Science Reasoning Center - Circular Motion

You have reached the Construction Zone. As of April 1, 2023 the redo of our Science Reasoning Center was elevated to our top priority. We should have a large amount of content ready by August 1, 2023. We release content once it is ready, allowing teachers to preview and to test our latest creations for potential adoption into their curriculum and unit planning. You can stop by periodically to view our progress. It will be like watching a skyscraper being built ... only more exciting. You can also keep abreast of our developments by a periodic visit to the What's New at TPC? page

The Legacy version of the Science Reasoning Center can be found here.

Learn more: About the Science Reasoning Center.
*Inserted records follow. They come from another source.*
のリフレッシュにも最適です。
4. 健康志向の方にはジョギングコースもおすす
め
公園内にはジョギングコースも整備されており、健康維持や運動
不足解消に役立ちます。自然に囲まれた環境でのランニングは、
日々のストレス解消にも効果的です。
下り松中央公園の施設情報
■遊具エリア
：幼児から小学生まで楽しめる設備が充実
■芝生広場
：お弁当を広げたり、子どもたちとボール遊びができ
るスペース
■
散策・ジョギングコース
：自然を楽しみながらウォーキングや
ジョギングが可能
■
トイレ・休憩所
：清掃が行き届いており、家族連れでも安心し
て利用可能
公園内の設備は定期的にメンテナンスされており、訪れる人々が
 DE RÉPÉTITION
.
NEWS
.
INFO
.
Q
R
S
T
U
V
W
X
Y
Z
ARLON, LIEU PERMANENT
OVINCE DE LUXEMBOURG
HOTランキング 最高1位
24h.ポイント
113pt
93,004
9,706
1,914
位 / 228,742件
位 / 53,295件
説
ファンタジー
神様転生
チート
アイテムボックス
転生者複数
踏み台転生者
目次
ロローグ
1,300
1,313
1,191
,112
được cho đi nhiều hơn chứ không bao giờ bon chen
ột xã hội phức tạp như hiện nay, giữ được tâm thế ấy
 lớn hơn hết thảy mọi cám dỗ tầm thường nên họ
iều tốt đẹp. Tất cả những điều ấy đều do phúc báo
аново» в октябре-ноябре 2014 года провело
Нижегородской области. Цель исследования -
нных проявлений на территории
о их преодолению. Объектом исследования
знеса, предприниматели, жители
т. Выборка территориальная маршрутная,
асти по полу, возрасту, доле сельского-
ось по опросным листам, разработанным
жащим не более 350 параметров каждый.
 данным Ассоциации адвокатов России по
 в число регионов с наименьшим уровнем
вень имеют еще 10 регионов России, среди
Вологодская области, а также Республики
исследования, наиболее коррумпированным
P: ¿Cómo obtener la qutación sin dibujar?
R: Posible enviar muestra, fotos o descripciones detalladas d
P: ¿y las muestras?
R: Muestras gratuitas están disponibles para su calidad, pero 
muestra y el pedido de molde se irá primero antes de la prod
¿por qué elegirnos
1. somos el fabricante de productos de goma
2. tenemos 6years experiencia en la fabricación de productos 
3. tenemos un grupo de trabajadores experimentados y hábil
The following activities are planned for our Grand Opening. Once construction is completed, we will include a link to the activity:

Weightlessness Training

This activity presents information regarding NASA's effort to train astronauts to become accustomed to weightless sensations. Information is presented in the form of a graph, a photo and a diagram. Questions target a student's ability to interpret a graph and a diagram in light of a body of text, to select data values from a graph, to identify conclusions that are consistent with a model, and to translate information from one graph to another graph.


Roller Coaster Loops

This activity presents data that compares a circular loop and a clothoid loop on a roller coaster, thus comparing the effect of loop shape, loop radius and initial drop height upon the speed and the G forces experienced by riders at the top and the bottom of the loops. Data is presented in the form of two figures and two data tables. Questions target a student's ability to identify the effect of one variable upon another variable, to compare data points from different tables, to interpolate and to extrapolate from data in a table, to draw conclusions that are consistent with the provided data, and to use provided data to evaluate the safety issues surrounding projected loop designs.


Kepler's Law of Harmonies

This activity describes an exercis in which students analyze period-radius data for the orbit of the (traditional) nine planets. The information is presented in the form of a data table and six different graphs of period and radius raised to various powers. Questions target a student's ability to understand the linear regression process, to recognize patterns in the data and graphs, to identify the relationship between the two variables, and to use the relationship to make predictions about the radius ratio or period ratio for planets in a fictional solar system.